[Opening Data excerpts section]
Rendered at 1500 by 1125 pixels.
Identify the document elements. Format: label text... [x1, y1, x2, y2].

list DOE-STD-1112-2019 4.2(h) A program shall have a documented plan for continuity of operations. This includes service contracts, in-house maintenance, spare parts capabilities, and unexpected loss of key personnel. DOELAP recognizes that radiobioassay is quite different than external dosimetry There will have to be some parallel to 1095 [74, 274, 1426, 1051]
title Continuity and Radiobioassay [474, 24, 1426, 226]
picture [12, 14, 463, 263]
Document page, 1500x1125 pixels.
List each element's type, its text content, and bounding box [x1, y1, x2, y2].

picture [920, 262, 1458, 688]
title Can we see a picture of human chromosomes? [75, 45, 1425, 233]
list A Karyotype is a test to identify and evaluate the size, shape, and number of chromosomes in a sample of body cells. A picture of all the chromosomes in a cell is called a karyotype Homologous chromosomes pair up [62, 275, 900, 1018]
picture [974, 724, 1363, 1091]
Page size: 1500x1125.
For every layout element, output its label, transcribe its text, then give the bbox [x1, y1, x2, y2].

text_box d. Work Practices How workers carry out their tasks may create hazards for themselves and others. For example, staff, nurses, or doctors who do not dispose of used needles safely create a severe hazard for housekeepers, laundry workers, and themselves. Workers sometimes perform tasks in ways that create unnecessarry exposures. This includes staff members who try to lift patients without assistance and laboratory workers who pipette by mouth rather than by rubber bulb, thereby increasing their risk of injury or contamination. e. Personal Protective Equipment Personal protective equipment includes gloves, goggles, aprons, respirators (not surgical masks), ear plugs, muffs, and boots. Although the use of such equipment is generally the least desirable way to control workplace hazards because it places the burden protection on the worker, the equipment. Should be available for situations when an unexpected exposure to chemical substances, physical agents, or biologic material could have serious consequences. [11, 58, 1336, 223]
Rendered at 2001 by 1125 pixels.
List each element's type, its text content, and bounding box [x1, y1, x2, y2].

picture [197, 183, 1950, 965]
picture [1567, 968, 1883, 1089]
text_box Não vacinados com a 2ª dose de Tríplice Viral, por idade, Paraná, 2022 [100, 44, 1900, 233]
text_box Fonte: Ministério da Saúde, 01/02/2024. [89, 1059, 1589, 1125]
[Closing Data excerpts section]
Wherever the word "Rendered" appears in the data, return the whole line.

Rendered at 1500 by 1125 pixels.
Rendered at 2001 by 1125 pixels.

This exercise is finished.